## RECORDS FOR THIS EXERCISE
[Start of Attachment]
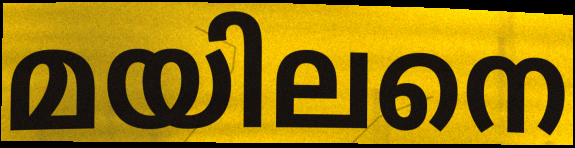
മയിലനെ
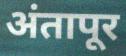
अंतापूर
[End of Attachment]
[Start of Attachment]
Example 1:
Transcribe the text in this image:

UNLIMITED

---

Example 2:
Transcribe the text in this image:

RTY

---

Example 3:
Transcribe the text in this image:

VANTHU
[End of Attachment]
[Start of Attachment]
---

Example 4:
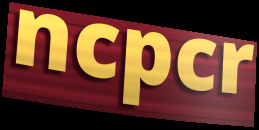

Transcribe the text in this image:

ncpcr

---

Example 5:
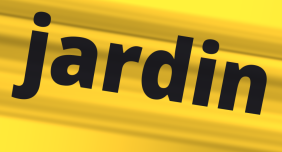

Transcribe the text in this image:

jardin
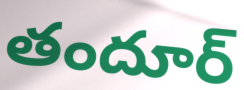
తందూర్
[End of Attachment]
## WORK INSTRUCTION
Whenever the string "Example" shows up in a line above, copy that line.

## OUTPUT OF THE TASK
Example 1:
Example 2:
Example 3:
Example 4:
Example 5:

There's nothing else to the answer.